- **Text provided**
--------------------
The UK financial regulator is on the trail of FTX. The Financial Conduct Authority has said that the cryptocurrency exchange FTX may be offering financial services or products in the United Kingdom without its license.
FTX is one of the world’s largest crypto exchanges. This year, it has raised its profile by helping digital asset platforms that have faltered as cryptocurrency prices have decreased.
While other crypto exchanges have been feeling the effects of the ongoing crypto winter, FTX has continued to grow. In fact, their revenue in 2021 reportedly jumped by 1,000 percent to $1.02 billion. And they’re not showing any signs of slowing down – even with the current market conditions. They’re expected to bring in $1.1 billion in revenue in 2022 after ending the first quarter with $270 million.
FCA says FTX could be operating in the UK without authority
Regulators around the world are still debating how to regulate cryptocurrency businesses best. The FCA said in July that global rules are required to govern international crypto companies and “keep markets clean.” FTX has yet to respond to the allegation by the British financial regulator.
--------------------
- **Data extract**
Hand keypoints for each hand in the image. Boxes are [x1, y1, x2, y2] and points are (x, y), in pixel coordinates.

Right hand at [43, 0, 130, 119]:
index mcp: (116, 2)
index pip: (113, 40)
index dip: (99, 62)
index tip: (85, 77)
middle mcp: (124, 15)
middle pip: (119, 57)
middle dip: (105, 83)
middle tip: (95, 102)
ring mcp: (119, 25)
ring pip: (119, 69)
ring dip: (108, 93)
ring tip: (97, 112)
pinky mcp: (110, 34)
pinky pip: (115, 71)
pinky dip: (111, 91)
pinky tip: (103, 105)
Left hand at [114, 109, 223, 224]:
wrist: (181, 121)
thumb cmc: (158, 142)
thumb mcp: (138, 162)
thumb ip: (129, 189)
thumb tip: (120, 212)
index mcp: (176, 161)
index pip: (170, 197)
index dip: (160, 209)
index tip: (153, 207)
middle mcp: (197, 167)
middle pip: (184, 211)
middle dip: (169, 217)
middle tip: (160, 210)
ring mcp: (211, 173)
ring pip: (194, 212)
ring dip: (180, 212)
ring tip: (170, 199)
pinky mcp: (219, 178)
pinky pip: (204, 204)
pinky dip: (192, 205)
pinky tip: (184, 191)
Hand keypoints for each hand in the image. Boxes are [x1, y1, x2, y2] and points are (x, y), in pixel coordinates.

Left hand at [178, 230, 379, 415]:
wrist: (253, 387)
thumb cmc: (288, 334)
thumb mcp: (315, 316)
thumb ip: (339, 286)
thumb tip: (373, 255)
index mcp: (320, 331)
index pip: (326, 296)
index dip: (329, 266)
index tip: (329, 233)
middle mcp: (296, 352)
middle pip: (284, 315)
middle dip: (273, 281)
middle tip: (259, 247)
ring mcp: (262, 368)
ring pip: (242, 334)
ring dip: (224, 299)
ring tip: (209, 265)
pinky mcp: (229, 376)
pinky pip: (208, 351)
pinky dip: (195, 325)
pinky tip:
--------------------
- **Work to complete**
• 1. In the FTX article, how much revenue did FTX reportedly make in 2021?
• 2. Carry on the FTX article from its last sentence.
The material has no connection to the FTX article.

- **Answers by task**
• 1. FTX's 2021 revenue reportedly rose 1,000 percent to $1.02 billion.

• 2.
Almost all firms and individuals offering, promoting or selling financial services or products in the UK have to be authorised or registered by us […]This firm is not authorised by us and is targeting people in the UK.
In addition, the Financial Times reports that FTX has halted providing crypto derivatives services for retail customers in the United Kingdom. That was followed by the FCA’s prohibition on selling and distributing cryptocurrency derivative products to retail traders.
Meanwhile, the FCA’s criticism of FTX was not the first time it sounded an alarm about a cryptocurrency corporation. Last year, it criticized Binance, which promised to become compliant with the law as a result.
With regulatory approval, the European arm of FTX, based in Switzerland, announced its ambitions to break into the UK market earlier this year. However, the current turn of events may cancel the expansion plans FTX had.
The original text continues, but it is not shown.